For Juan Castillo to flourish in the NFL as a coach for over 16 years, he's had to be resilient. His rise from coaching at Texas A&M-Kingsville to becoming a defensive coordinator for the Philadelphia Eagles has been well-documented.
In the last two weeks, the Eagles defense has embodied Castillo and is proving to be a resilient group. After a disheartening performance against Seattle on December 1, the defense has played outstanding in back-to-back weeks for the first time all season. The Eagles have allowed just 29 points in the past two games while accumulating seven turnovers and 13 sacks. With a safety against Miami and a touchdown vs. the Jets on Sunday, the defense has chipped in nine points.
"I'm just happy for them that they get rewarded because when you work hard, good things happen and you guys know that," Castillo said after Sunday's 45-19 win. "It's hard when you're working hard and you don't get rewarded, then your faith gets tested."
Defensive end Jason Babin has been instrumental in the defense's turnaround with 6.0 sacks in the past two games, giving him an NFL-best 18.0 for the season. The watershed moment for the Eagles defense, Babin said, was the short-yardage success two weeks ago against the Dolphins. Miami failed to convert all seven of their opportunities on either third-and-short (fewer than 4 yards) or fourth-and-short.
The success in short-yardage situations spilled over to the red zone. The Eagles have struggled in the red zone all season, but the Dolphins were only able to convert 1-of-3 chances. On Sunday, the Jets were successful in scoring a touchdown on 12 straight red zone opportunities entering the game. Cornerback Asante Samuel picked off a Mark Sanchez pass on the Jets' first red zone trip to end that streak. The Jets, who entered the game ranked first in the league red zone touchdown percentage, finished the game just 2-for-5 inside the 20.
All season, the players in the locker room said that they believed in Castillo, but said the development of the defense was going to take time. Castillo is a first-year defensive coordinator working with a new defensive line coach (Jim Washburn), new linebackers coach (Mike Caldwell) and new coaches in the secondary (Johnnie Lynn, Michael Zordich). From a personnel standpoint, there was at least one new starter at every level of the defense.
"With more time, we're jelling together with the defensive coordinator, with new players, five or six different starters from last year," Samuel said. "So you know, everybody's just learning each other better and understanding each other's responsibilities in the defensive scheme."

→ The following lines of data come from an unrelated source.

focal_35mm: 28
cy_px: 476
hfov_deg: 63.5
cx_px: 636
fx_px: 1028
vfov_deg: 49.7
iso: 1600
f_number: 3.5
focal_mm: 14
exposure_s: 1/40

Castillo has also found his groove as a playcaller, players said. With three Pro Bowl cornerbacks, Castillo utilized matchup zone schemes that were considered too complicated and more importantly not working. The secondary is now using more basic zone coverages, like a true Cover 2, and simply executing them better. And while it looks like the Eagles are blitzing more, players said that Castillo blitzed less in the past two games. The key is that when Castillo does blitz, it gets home.
"It's a beautiful thing. He's grown a lot throughout the year. It's clear," cornerback Nnamdi Asomugha said. "With each game, he's gotten a little bit better. He understands what works in the NFL and what doesn't. He's getting better with that and getting better with his calls. The better the calls, the more confident the players. He's got a better feel of when to call what. "

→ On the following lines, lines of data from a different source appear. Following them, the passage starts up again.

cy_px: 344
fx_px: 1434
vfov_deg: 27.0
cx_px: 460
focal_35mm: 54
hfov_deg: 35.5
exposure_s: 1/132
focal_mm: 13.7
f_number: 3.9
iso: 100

Another area where Castillo has improved is his ability to maximize the talents of his personnel. Babin and fellow defensive end Trent Cole have been utilized as stand-up linebackers to help create confusion for the opposing offensive line. Two of Babin's three sacks on Sunday came in a two-point stance. Juqua Parker was inactive vs. Miami and on Sunday was used as an end and as a tackle due to injuries at the defensive tackle position. His reward? A 47-yard fumble recovery for a touchdown, his second of the season. Phillip Hunt was inactive for six straight games, but has played in these last two and has posted two sacks and a safety. Linebacker Casey Matthews struggled being inserted into the starting lineup early, but has found a niche as a chase-and-run player in the nickel package.
"I think from a player's standpoint, I think you see consistency," head coach Andy Reid said. "I think what he told you happens, and he's aware of it, knowing the players, playing to their strengths, and covering up whatever weaknesses they have. I think the part that he's been consistent, he's not afraid to admit a problem and fix the problem. He's not hiding from anything there. The players, he obviously has the trust of the players and the confidence of the players."

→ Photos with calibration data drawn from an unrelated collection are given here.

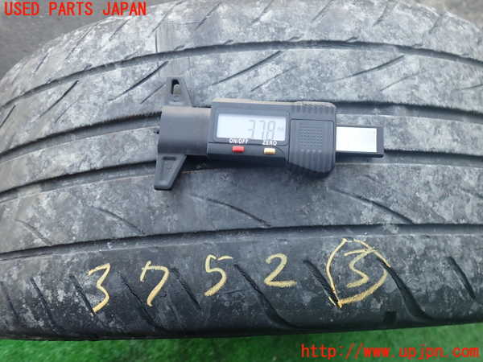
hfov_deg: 60.0
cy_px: 181
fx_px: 419
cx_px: 242
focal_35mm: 30
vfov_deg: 46.8
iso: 200
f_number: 2.3
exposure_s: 1/80
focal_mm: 5.4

Castillo and the Eagles boast a top 10 defense in terms of yards entering the final two games of the season. More importantly, the Eagles still have a chance to make the playoffs. The resilience that the defense has shown in the past two weeks is a big reason for that. Dallas, however, presents a big challenge this Saturday. The defense embraces the opportunity to repeat the dominant performance it had in Week 8 when the Eagles won convincingly, 34-7.
"We work hard. We play hard. And we do this at practice so we can do this on Sunday," Babin said. "I think all of the guys have bought into it and know they're getting ready to go back and start practicing our butt off again to get ready for Saturday."